Skip to content

abotkit/teddy

Repository files navigation

Teddy

Abotkit crawler. When setting up a new bot, you often find yourself extracting information from a website (FAQs, menus, product pages, ...). This app is a standalone website that aims to store which elements to extract in a database which the user can edit. The crawlers will run in the same process as the webapp.

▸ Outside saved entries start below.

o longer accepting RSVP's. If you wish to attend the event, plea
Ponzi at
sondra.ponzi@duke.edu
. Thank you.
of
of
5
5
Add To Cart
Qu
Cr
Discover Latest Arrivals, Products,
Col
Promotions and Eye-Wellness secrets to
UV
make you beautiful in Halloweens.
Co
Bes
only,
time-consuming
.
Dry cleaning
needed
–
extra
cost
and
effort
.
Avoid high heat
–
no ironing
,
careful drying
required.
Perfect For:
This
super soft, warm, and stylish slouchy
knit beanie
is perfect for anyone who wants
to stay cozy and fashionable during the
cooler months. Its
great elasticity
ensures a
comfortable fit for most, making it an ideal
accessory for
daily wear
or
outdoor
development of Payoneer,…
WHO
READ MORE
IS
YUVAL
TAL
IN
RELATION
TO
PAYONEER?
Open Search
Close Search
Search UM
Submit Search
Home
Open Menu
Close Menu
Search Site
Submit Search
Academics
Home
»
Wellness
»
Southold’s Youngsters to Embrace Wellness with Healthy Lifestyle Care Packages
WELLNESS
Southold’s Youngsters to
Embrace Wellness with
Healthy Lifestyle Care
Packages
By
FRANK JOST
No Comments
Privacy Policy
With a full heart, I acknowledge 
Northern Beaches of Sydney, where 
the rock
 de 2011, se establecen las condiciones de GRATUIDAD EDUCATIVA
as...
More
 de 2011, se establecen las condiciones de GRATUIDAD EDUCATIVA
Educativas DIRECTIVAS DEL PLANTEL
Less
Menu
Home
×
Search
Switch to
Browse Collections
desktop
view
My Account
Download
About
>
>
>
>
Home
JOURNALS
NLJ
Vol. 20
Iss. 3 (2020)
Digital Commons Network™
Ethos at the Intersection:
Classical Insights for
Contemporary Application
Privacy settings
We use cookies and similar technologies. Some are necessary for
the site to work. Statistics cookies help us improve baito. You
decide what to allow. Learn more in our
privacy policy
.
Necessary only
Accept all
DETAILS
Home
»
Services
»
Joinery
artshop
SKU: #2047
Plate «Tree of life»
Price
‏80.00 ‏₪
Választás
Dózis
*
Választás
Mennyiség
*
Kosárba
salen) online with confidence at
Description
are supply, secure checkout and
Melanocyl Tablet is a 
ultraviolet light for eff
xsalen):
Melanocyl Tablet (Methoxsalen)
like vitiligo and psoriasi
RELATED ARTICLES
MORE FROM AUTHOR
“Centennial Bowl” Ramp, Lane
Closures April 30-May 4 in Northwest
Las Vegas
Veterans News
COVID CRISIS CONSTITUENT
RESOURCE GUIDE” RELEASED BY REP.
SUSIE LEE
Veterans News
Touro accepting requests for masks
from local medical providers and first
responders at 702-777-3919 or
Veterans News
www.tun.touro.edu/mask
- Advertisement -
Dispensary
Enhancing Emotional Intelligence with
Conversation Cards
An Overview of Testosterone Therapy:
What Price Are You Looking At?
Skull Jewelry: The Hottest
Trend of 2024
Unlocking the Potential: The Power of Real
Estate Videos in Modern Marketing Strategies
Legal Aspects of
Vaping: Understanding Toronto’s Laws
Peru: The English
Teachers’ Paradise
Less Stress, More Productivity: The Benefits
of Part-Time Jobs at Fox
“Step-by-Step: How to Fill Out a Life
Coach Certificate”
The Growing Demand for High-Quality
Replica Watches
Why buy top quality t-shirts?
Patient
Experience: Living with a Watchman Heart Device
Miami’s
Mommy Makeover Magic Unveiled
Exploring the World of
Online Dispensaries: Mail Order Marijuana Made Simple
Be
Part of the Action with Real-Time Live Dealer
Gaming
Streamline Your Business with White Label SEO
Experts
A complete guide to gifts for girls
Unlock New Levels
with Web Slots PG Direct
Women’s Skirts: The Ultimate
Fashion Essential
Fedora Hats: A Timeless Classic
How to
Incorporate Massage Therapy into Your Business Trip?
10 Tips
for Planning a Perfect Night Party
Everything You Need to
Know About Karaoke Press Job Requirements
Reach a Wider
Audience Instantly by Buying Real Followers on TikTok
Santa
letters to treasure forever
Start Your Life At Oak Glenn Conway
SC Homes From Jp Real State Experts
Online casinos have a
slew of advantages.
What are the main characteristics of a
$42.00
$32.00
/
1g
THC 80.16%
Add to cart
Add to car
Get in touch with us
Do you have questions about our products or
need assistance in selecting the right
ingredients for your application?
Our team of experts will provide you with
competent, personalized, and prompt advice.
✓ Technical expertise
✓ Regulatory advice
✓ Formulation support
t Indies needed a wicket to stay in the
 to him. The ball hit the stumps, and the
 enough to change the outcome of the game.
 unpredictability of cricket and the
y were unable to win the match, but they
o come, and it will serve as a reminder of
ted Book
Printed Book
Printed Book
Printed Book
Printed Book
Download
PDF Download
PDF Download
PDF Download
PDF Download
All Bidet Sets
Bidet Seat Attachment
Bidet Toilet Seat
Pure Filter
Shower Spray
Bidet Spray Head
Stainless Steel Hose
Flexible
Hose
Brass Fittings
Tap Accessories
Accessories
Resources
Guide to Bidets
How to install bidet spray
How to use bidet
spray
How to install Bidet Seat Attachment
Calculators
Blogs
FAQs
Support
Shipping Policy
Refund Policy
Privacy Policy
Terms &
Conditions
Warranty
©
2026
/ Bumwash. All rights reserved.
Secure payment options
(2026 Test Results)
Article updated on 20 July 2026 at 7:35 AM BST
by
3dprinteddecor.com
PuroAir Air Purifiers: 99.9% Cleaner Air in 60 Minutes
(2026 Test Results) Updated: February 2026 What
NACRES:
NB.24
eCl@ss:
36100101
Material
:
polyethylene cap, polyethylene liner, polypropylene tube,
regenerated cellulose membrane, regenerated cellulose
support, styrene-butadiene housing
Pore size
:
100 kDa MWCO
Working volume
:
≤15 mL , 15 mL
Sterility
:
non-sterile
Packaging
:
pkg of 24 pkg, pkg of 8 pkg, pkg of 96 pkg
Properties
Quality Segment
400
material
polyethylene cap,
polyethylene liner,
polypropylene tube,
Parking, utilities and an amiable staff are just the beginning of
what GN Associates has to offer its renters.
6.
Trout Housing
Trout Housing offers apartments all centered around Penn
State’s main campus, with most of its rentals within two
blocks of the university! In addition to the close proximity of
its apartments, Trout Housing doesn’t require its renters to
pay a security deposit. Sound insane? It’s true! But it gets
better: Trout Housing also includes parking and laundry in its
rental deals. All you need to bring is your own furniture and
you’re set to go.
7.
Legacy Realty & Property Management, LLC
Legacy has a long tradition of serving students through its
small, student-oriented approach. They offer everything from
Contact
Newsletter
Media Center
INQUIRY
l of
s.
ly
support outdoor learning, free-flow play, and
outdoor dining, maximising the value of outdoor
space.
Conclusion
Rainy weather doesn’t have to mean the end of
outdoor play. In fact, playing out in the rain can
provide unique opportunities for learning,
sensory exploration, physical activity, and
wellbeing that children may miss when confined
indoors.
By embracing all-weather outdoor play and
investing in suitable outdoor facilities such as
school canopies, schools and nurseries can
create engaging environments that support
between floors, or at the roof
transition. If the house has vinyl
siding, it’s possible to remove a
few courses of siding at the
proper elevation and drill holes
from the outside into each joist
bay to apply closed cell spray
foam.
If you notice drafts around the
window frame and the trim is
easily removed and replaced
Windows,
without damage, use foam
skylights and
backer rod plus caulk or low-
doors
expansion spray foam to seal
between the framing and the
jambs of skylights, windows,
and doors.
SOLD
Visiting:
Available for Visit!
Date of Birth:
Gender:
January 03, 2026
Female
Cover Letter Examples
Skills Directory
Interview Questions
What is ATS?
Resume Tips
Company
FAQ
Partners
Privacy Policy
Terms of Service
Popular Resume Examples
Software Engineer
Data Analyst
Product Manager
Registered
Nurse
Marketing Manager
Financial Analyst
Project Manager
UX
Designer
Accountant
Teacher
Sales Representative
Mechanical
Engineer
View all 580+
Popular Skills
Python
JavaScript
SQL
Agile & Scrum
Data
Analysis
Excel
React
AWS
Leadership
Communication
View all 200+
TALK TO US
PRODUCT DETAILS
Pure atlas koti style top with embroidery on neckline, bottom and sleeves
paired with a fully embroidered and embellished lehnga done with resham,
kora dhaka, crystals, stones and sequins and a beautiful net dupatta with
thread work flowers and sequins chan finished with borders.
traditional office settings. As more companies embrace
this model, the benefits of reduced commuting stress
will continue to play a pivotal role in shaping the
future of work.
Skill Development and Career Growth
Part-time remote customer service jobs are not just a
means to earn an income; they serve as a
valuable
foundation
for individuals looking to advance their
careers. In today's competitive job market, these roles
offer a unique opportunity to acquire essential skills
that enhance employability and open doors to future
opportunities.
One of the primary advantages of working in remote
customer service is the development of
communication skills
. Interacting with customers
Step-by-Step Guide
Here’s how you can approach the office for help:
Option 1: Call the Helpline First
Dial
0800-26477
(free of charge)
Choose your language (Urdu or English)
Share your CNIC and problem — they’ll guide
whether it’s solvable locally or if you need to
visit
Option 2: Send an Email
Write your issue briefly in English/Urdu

You can already deploy this app to heroku and crawl multiple websites in parallel, add a S3 store and upload the resulting json files there. The app has basic transformation capabilities for crawled data

Screenshots

Screenshot from 2021-02-18 21-48-16 Screenshot from 2021-02-18 21-49-57

Features

  • Create new websites
  • Define elements to extract (using CSS-selectors)
  • Preview and downlad the resulting crawl
  • Easy deployment to e.g. Heroku
  • Export to S3
  • Crawl multiple elements per site (for example from menus or listings)

Roadmap

The goal would be to have a small CRM where you can setup your websites and crawlers, run them periodically and use Python scripts or similar to generate the basic bot configurations that you can deploy then. See the other Abotkit repositories for that functionality.

Starting the server locally

To start your Phoenix server:

  • Install dependencies with mix deps.get
  • Create and migrate your database with mix ecto.setup
  • Install Node.js dependencies with npm install inside the assets directory
  • Start Phoenix endpoint with mix phx.server

Now you can visit localhost:4000 from your browser.